Rendered chart images

_____

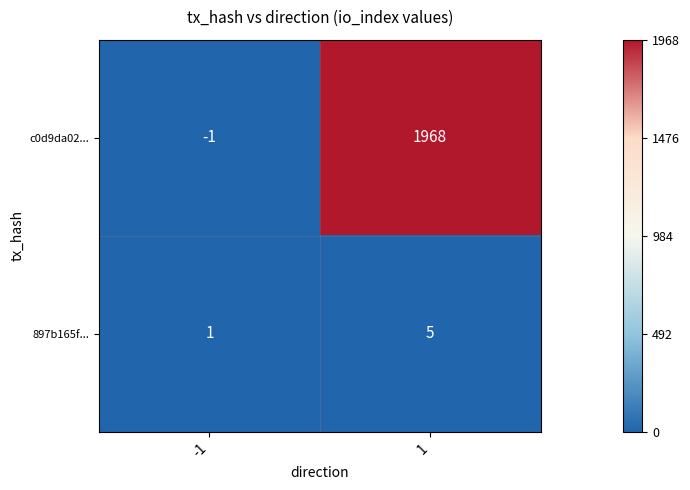

At how many categories does at least one series exceed 0?

2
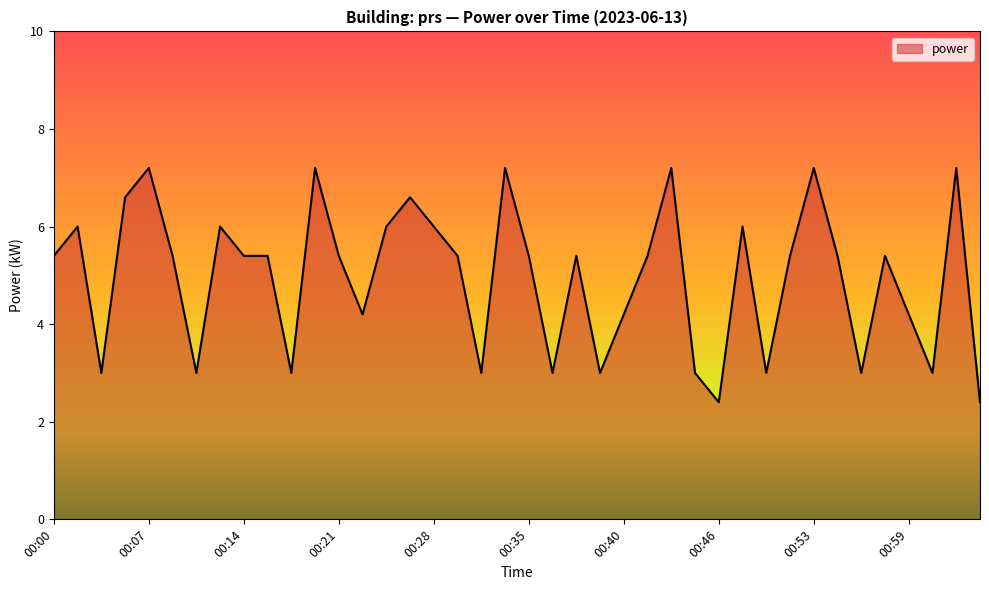

What is the smallest value displayed?

2.4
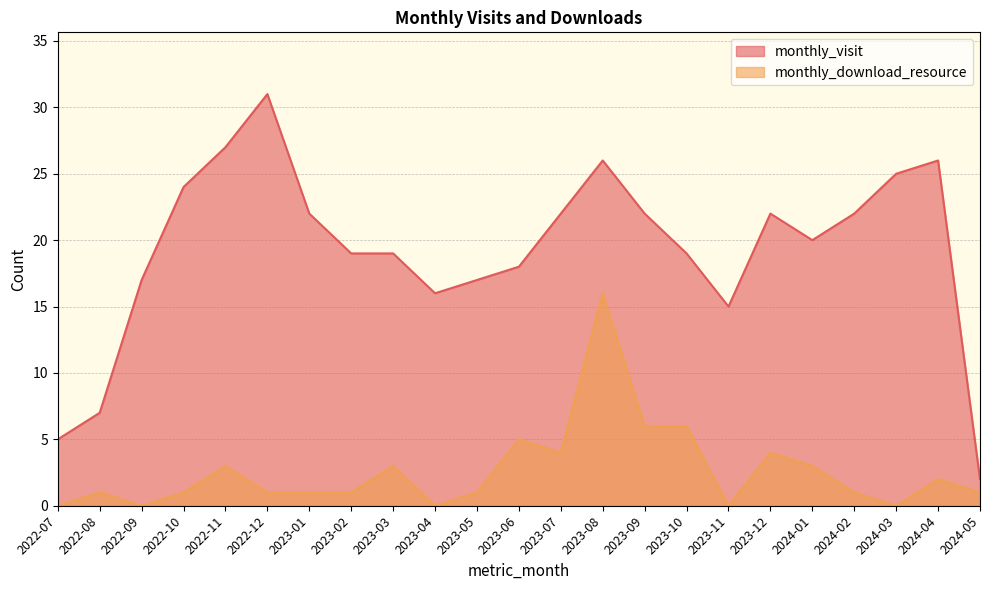

How many values in the monthly_visit series are below 20?

11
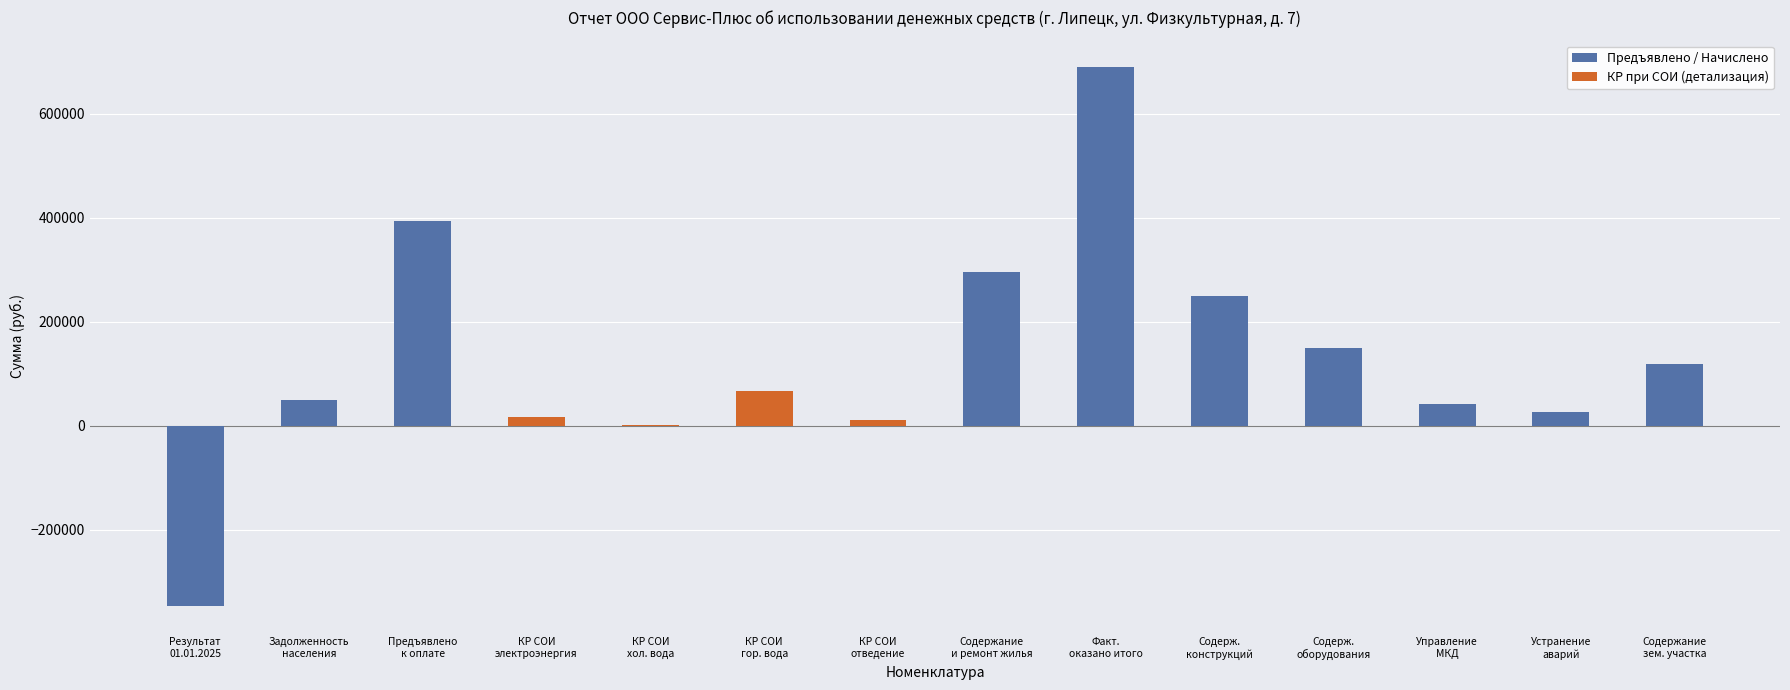

True or false: КР при СОИ (детализация) has a value of 21259.9 at Устранение
аварий.

False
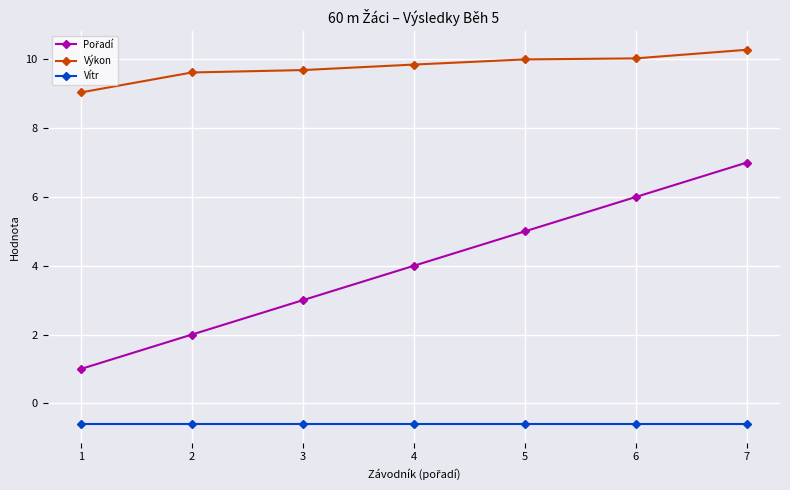

What is the value of the Vítr point at the 5th from the left?

-0.6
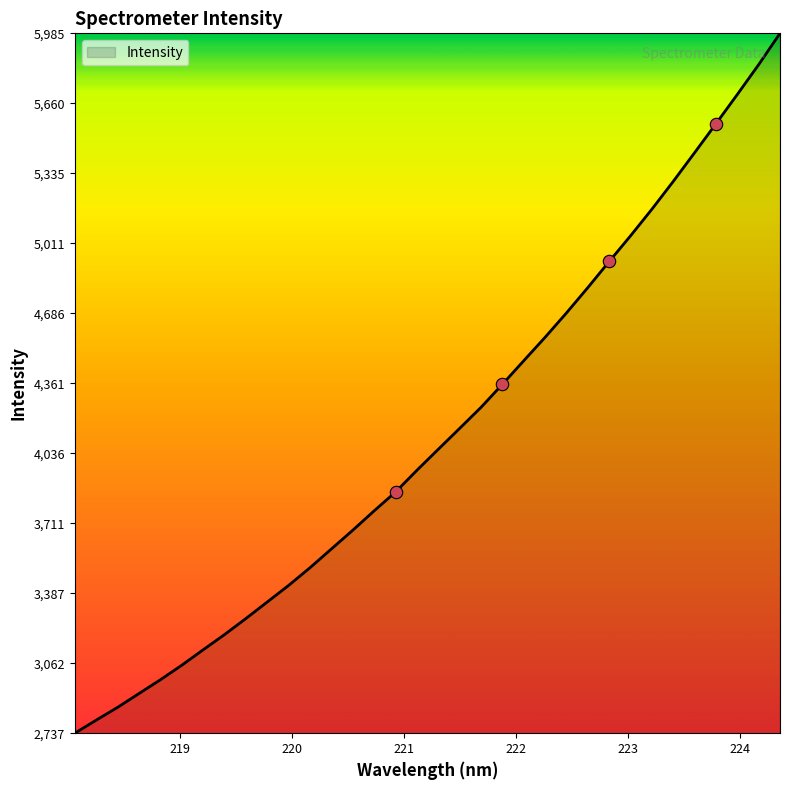

What is the difference between the maximum and minimum values?

3247.8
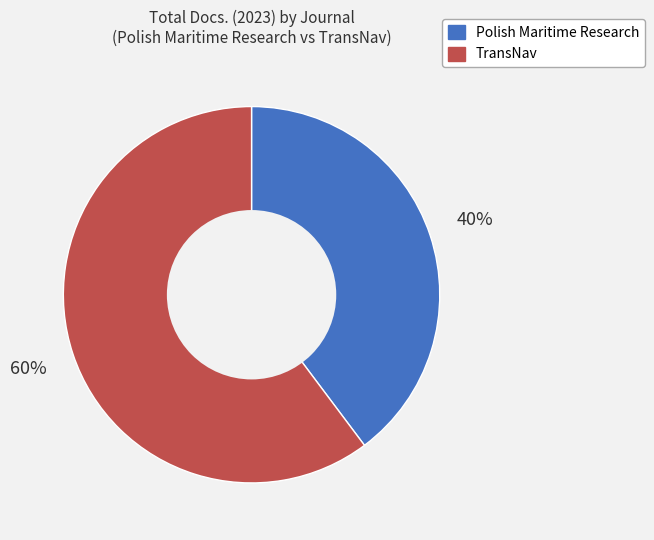

To the nearest percent, what portion does Polish Maritime Research represent?

40%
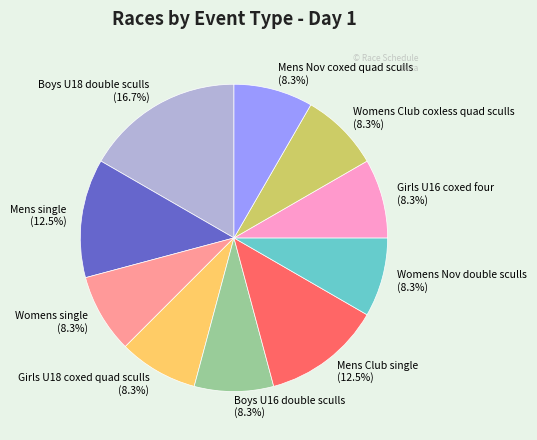

Is there a majority slice in this chart?

No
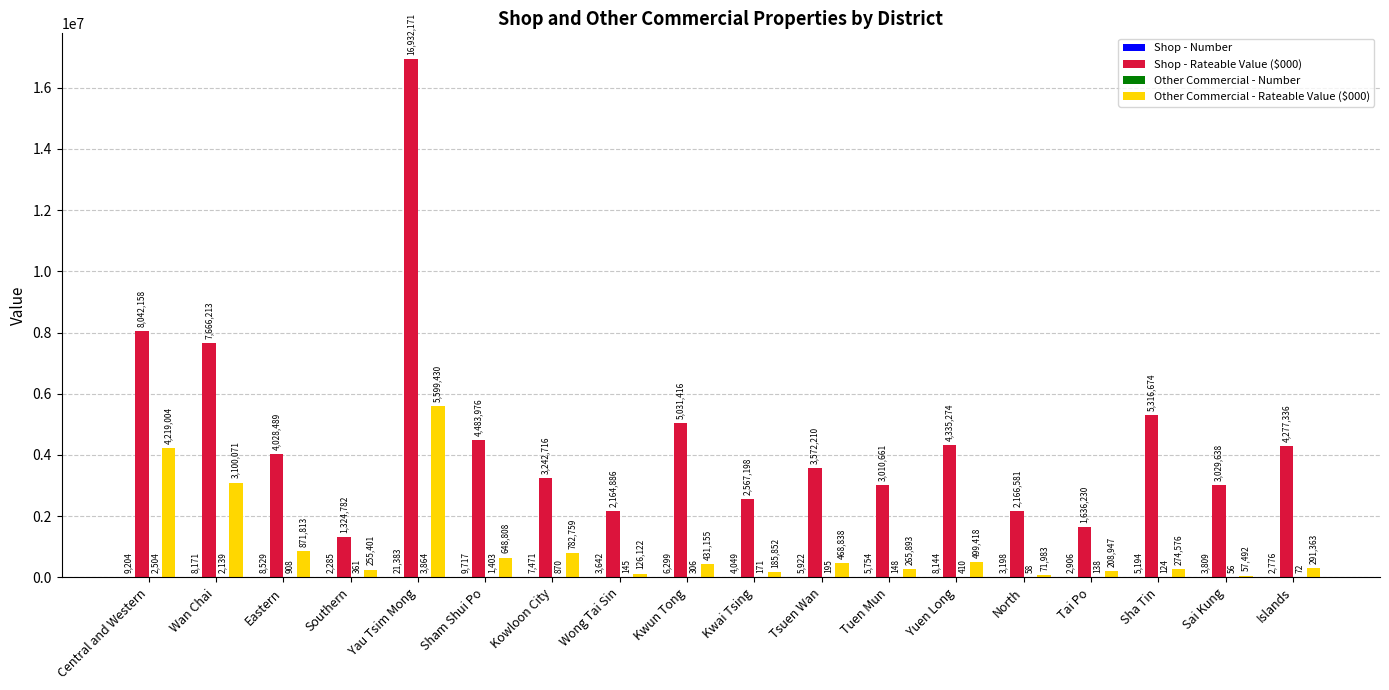

The Other Commercial - Rateable Value ($000) series shows 499418 at Yuen Long. True or false?

True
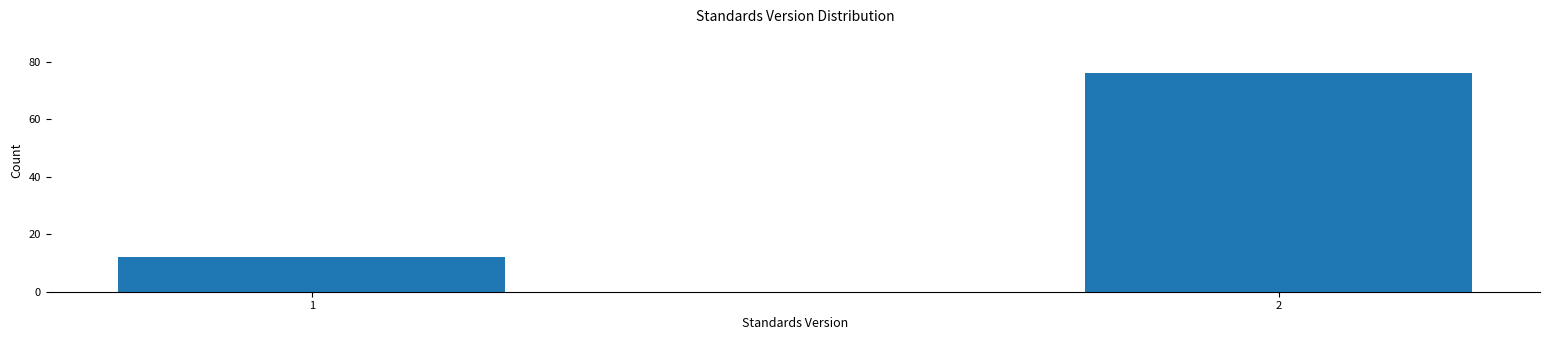

Reading left to right, transcribe all the data shown in this chart.

12	76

_____

- [Try it]: Retype the stretch from the line containing "Is there a majority slice in this chart?" through the last line, leaving the pictures out.

- [Answer section]:
Is there a majority slice in this chart?

No

The Other Commercial - Rateable Value ($000) series shows 499418 at Yuen Long. True or false?

True

Reading left to right, transcribe all the data shown in this chart.

12	76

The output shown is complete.